Source ; Greg Harrison
November 19th, 2012

Analysts have trimmed their earnings outlooks so much that, they have set the stage for a return to respectable levels of earnings growth in the fourth quarter, especially among Consumer Discretionary stocks.

After S&P 500 companies reported third-quarter earnings that were largely flat over year-earlier levels, investors are looking forward to seeing a return to more normal level of earnings growth – and hoping that this will show up in the fourth quarter reports. Certainly, analysts are more optimistic about the final quarter of 2012 than they were about the third quarter, and currently are calling for fourth quarter profits to grow by 4.7%. Still, that’s half of what they were forecasting S&P 500 companies would earn this quarter only a month ago, so it’s worth pondering whether they will continue to cut estimates as we head toward the end of the quarter and the year as a whole.
The most recent decline in earnings appears to be a direct result of the guidance that companies themselves provided as they released their third-quarter results. As is evident from Exhibit 1, below, until companies began publishing negative guidance, the consensus estimate for fourth-quarter earnings growth hovered just below 10%. And since most of the guidance provided by S&P 500 companies this quarter has been negative, with 3.4 bearish preannouncements for every one that was positive, the result has been a slide in earnings growth forecasts. Still, as analysts lowered their estimates, companies began to shift toward positive preannouncements. The pattern in the third quarter was similar, as an unusually negative level of preannouncements caused the growth estimate to drop to the point that the number of earnings “beats” came close to what we are used to seeing in a typical earnings season. That caused the earnings growth rate to climb once more, and served as a sign that, at their current levels, analysts’ opinions are close to the internal forecasts of the companies themselves.
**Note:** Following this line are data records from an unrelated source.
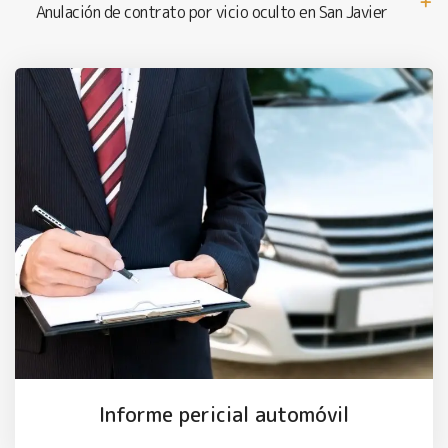
Anulación de contrato por vicio oculto en San Javier
Informe pericial automóvil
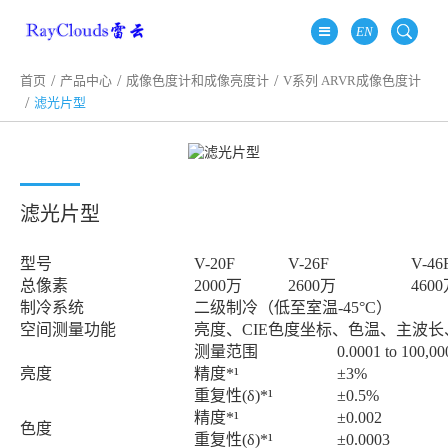
EN
首页
产品中心
成像色度计和成像亮度计
V系列 ARVR成像色度计
滤光片型
滤光片型
型号
V-20F
V-26F
V-46
总像素
2000万
2600万
460
制冷系统
二级制冷（低至室温-45°C）
空间测量功能
亮度、CIE色度坐标、色温、主波
测量范围
0.0001 to 100,0
亮度
精度*¹
±3%
重复性(δ)*¹
±0.5%
精度*¹
±0.002
色度
重复性(δ)*¹
±0.0003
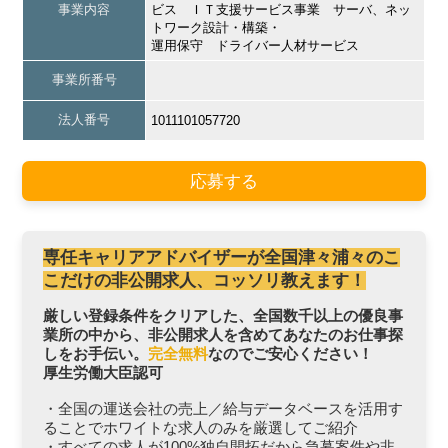
事業内容
ビス ＩＴ支援サービス事業 サーバ、ネッ
トワーク設計・構築・
運用保守 ドライバー人材サービス
事業所番号
法人番号
1011101057720
応募する
専任キャリアアドバイザーが全国津々浦々のこ
こだけの非公開求人、コッソリ教えます！
厳しい登録条件をクリアした、全国数千以上の優良事
業所の中から、非公開求人を含めてあなたのお仕事探
しをお手伝い。
完全無料
なのでご安心ください！
厚生労働大臣認可
・全国の運送会社の売上／給与データベースを活用す
ることでホワイトな求人のみを厳選してご紹介
・すべての求人が100%独自開拓だから急募案件や非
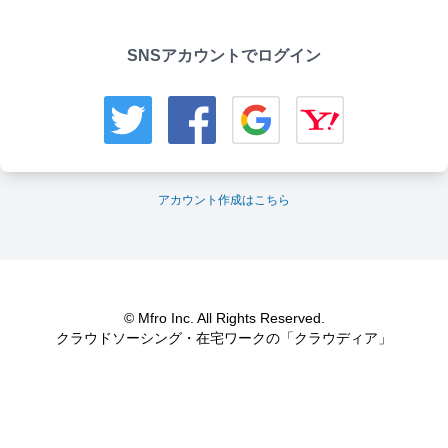
SNSアカウントでログイン
アカウント作成はこちら
© Mfro Inc. All Rights Reserved.
クラウドソーシング・在宅ワークの「クラウディア」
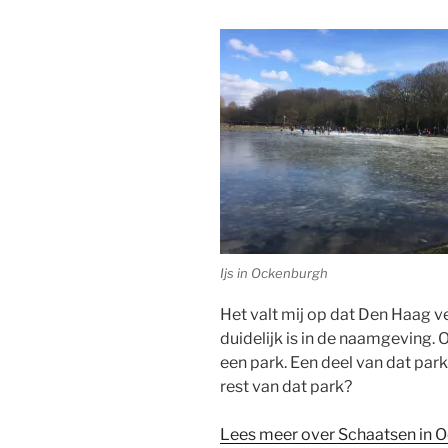
Ijs in Ockenburgh
Het valt mij op dat Den Haag ve
duidelijk is in de naamgeving. Of
een park. Een deel van dat par
rest van dat park?
Lees meer over Schaatsen in 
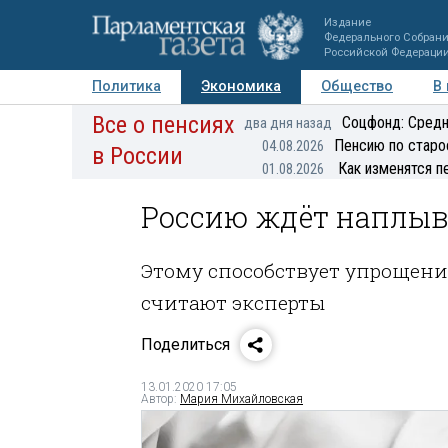
Издание
Федерального Собран
Российской Федераци
Политика
Экономика
Общество
В
Все о пенсиях
Фото
Авторы
Персоны
Мнения
Регионы
Соцфонд: Средн
два дня назад
Пенсию по старо
04.08.2026
в России
Как изменятся п
01.08.2026
Россию ждёт наплыв
Этому способствует упрощени
считают эксперты
Поделиться
13.01.2020 17:05
Автор:
Мария Михайловская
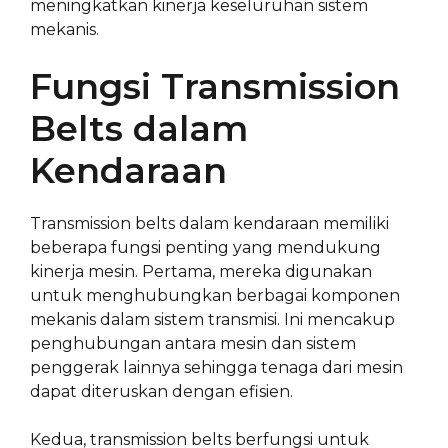
meningkatkan kinerja keseluruhan sistem
mekanis.
Fungsi Transmission
Belts dalam
Kendaraan
Transmission belts dalam kendaraan memiliki
beberapa fungsi penting yang mendukung
kinerja mesin. Pertama, mereka digunakan
untuk menghubungkan berbagai komponen
mekanis dalam sistem transmisi. Ini mencakup
penghubungan antara mesin dan sistem
penggerak lainnya sehingga tenaga dari mesin
dapat diteruskan dengan efisien.
Kedua, transmission belts berfungsi untuk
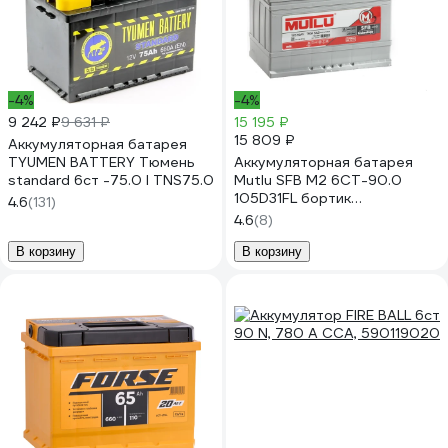
-4%
-4%
9 242 ₽
9 631 ₽
15 195 ₽
15 809 ₽
Аккумуляторная батарея
TYUMEN BATTERY Тюмень
Аккумуляторная батарея
standard 6ст -75.0 l TNS75.0
Mutlu SFB M2 6СТ-90.0
105D31FL бортик
4.6
(131)
D31.90.072.C
4.6
(8)
В корзину
В корзину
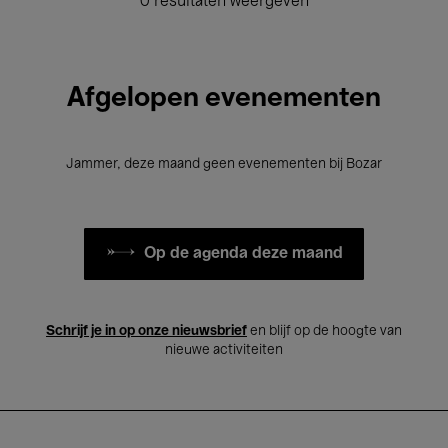
0 resultaten weergeven
Afgelopen evenementen
Jammer, deze maand geen evenementen bij Bozar
Op de agenda deze maand
Schrijf je in op onze nieuwsbrief
en blijf op de hoogte van
nieuwe activiteiten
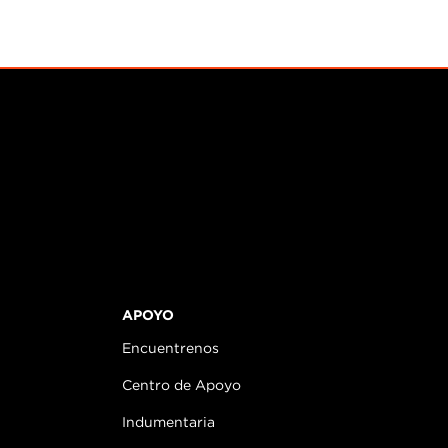
APOYO
Encuentrenos
Centro de Apoyo
Indumentaria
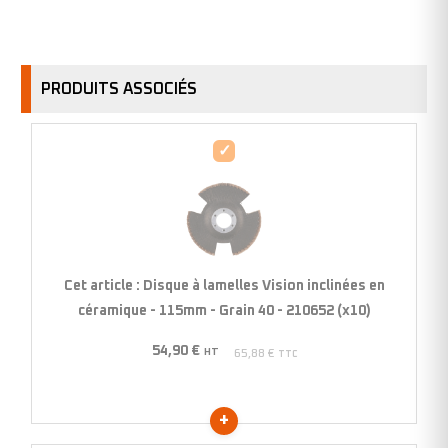
PRODUITS ASSOCIÉS
Disque
à
lamelles
Vision
inclinées
en
Cet article :
Disque à lamelles Vision inclinées en
céramique
céramique - 115mm - Grain 40 - 210652 (x10)
-
54,90
€
115mm
HT
65,88
€
TTC
-
Grain
40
The recent increase in the proportion of guidance that offers an upbeat forecast is a good sign for investors who hope that the fourth quarter will mark a resumption of earnings growth. In a typical quarter, there are 2.3 negative preannouncements for each positive one. The more bearish ratio for the fourth quarter may be daunting on an overall basis, but when we turn our attention to individual sectors, there are some encouraging signs. In the Consumer Discretionary group, for instance, there are only 2 negative preannouncements for every positive one, and five of the six companies to have published a more optimistic outlook has done so quite recently – within the last two weeks. The negative to positive ratio for the fourth quarter is more negative, at 3.2. These companies also boast the strongest earnings growth record for the third quarter and appear likely to replicate that feat in the fourth quarter.
Within the Consumer Discretionary sector, positive preannouncements have come from brands like Leggett & Platt Inc (LEG.N) and Fossil Incorporated (FOSL.O) and smaller retailers like Dollar Tree Inc (DLTR.O) and GameStop Corp (GME.N). At the other end of the spectrum, however, some household names within the retailing sector are still warning that analysts’ estimates for their fourth-quarter are still too high. This group includes Macy’s Inc (M.N), Kohl’s Corp (KSS.N), and Target Corporation (TGT.N), which all have issued negative guidance over the past two weeks.
One reason to be wary about the magnitude of any earnings rebound in the fourth quarter is what is taking place in the Materials sector. After profits growth plunged 26.6% during the third quarter, analysts currently expect earnings for the group to rise by 2.2% this quarter. That turnaround is a major factor in the overall predictions of a growth in earnings overall – but companies are cautioning analysts about being overly optimistic: while five companies have published negative guidance, only one has suggested that earnings will beat expectations. This is a relatively small sample size when compared to other S&P 500 sectors, but it still makes up a significant portion of the Materials group.

With the improvement in analyst sentiment with respect to fourth-quarter earnings growth rates, it is reasonable to hope that this will lead to a stabilization in fourth-quarter earnings estimates, as well, after a month of consistent cuts by analysts. These analysts finally may have lowered estimates to the point where companies will be able to meet or exceed expectations, laying the foundation for a return to earnings growth after a weak third quarter.